While device migration and organ perforation are some of the most dangerous Mirena side effects, the device is also linked to other severe complications:

  • Device expulsion: Approximately 6 percent of Mirena recipients report device expulsion, or an IUD that spontaneously dislodges from its proper position. In addition to symptoms like unexplained cramping, pain during sexual intercourse, and bleeding, a woman who has experienced Mirena expulsion is not protected against pregnancy.
  • Ectopic pregnancy: Though the Mirena IUD is designed to prevent pregnancy, pregnancy can still occur. Of all Mirena pregnancies, 50 percent are ectopic, or tubal pregnancies. Ectopic pregnancies can be life-threatening, and may require surgery. In some women, ectopic pregnancies result in infertility.
  • Pelvic inflammatory disease: Pelvic inflammatory disease, or PID, results from a bacterial infection in the female reproductive system. Some of the long-term effects of PID include damaged reproductive organs (uterus, fallopian tubes, and ovaries) and infertility.
  • Pregnancy complications: If a woman gets pregnant while she has a Mirena IUD in place, she may experience miscarriage, sepsis (infection), or premature delivery. It is often recommended that the zygote (fertilized egg) be removed surgically, to prevent septic abortion.

Minor side effects include breast tenderness, moodiness, acne, weight loss, weight gain, nausea, vaginal discharge, and abnormal bleeding patterns.

Manufacturer Bayer minimizes side effects of Mirena

Bayer, the manufacturer of the Mirena IUD, declares side effects from Mirena to be “rare.” However, a study published by the Department of Radiology at the Ronald Reagan UCLA Medical Center states that Mirena migration is a “frequently encountered complication.”

Meanwhile, the FDA has received more than 45,000 adverse event reports for the Mirena IUD since the year 2000. Complaints to the FDA include device expulsion, migration and dislocation, as well as vaginal hemorrhage.

Mirena IUD lawsuit complaints

Women who have filed lawsuits against Bayer because of Mirena injuries claim the German manufacturer failed to inform the public or medical community of potential risks from the Mirena IUD, especially device migration. Specifically, Bayer has suggested that Mirena migration can only occur during initial placement, but many women have reported differently – that migration can happen after the initial operation. Lawsuit plaintiffs claim that Bayer’s limited warning may discourage women from paying attention to possible signs of post-implantation migration.

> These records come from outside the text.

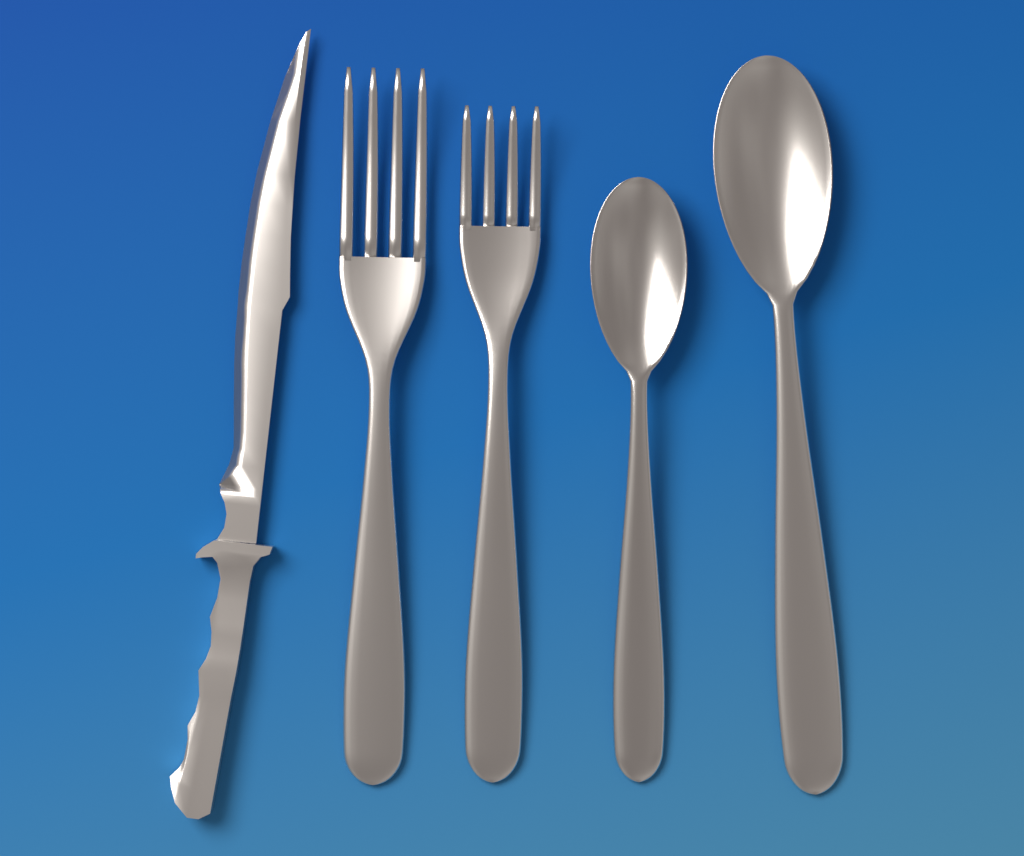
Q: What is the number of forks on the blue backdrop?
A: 2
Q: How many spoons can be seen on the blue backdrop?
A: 2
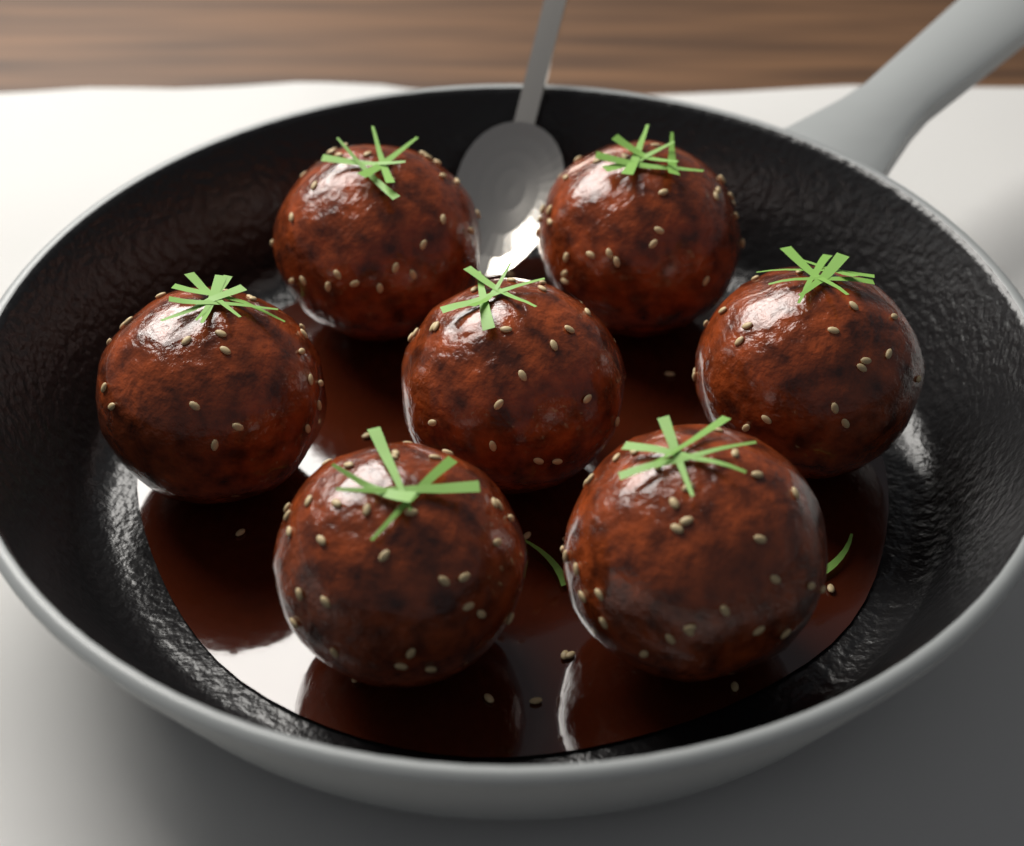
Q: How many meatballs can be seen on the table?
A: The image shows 7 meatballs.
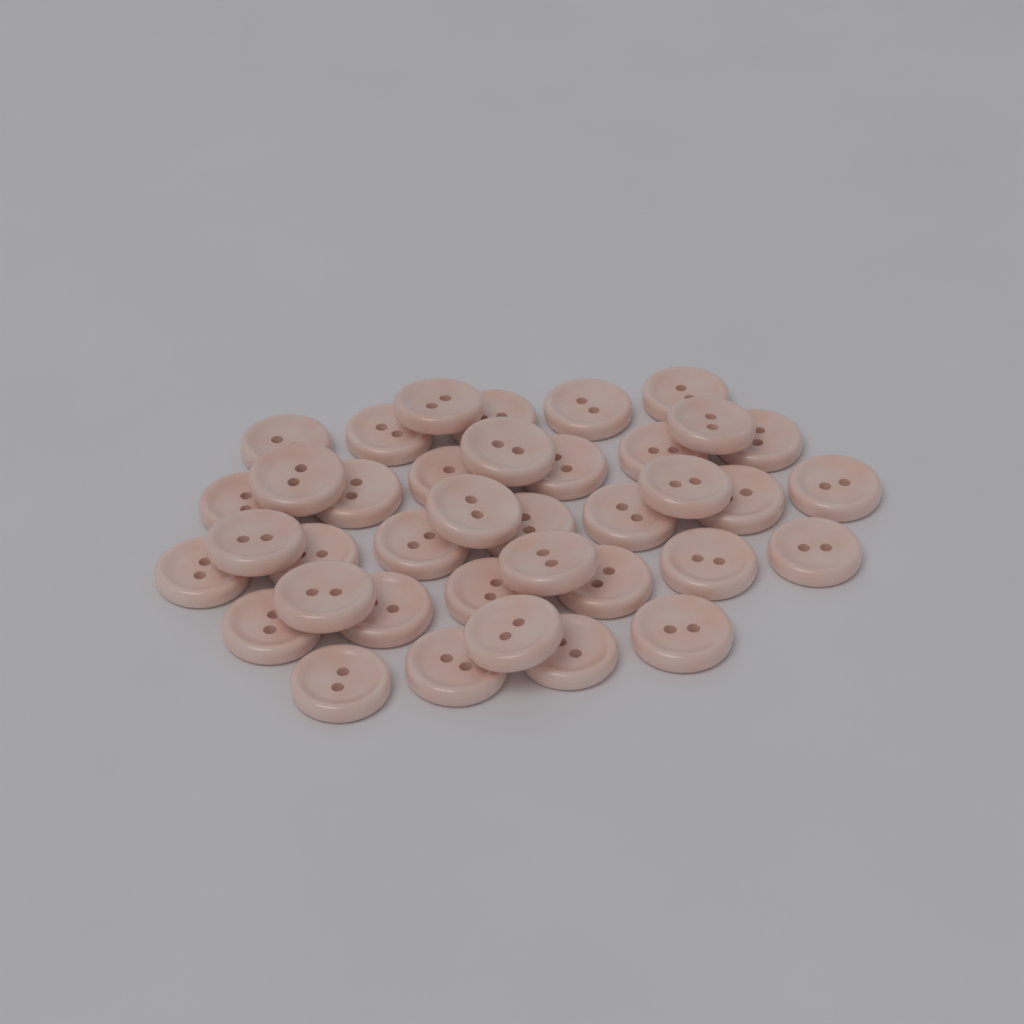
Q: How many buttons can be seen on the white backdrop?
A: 38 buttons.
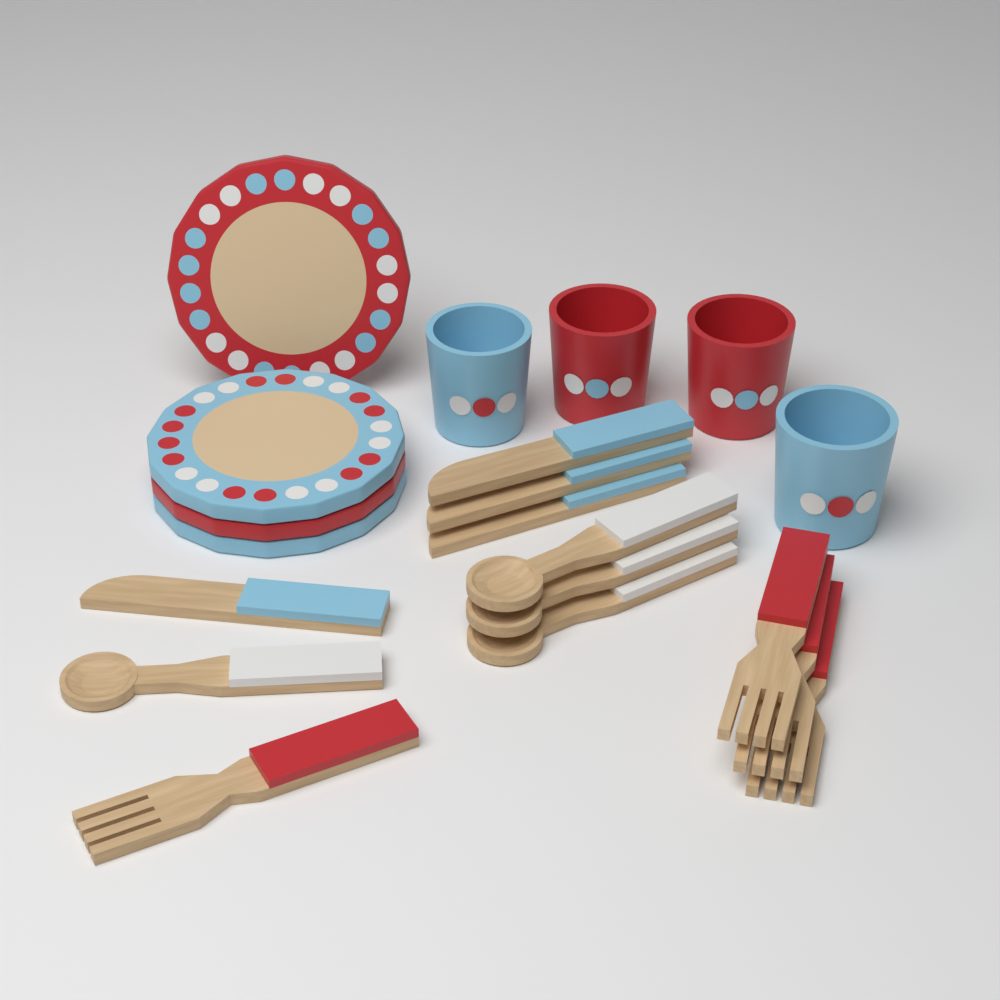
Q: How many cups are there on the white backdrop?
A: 4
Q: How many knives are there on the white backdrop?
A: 4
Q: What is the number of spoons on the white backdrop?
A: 4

Women who have filed Mirena lawsuits allege that Bayer knew or should have known of the risks associated with the Mirena IUD, but chose not to divulge them to the public. They also claim that Bayer falsely marketed the device, knowingly misrepresenting its safety. Some state, specifically, that Bayer exhibited, “wanton and reckless disregard for the public safety.”

Affected women seek compensation for medical bills, lost wages, and other damages related to device migration.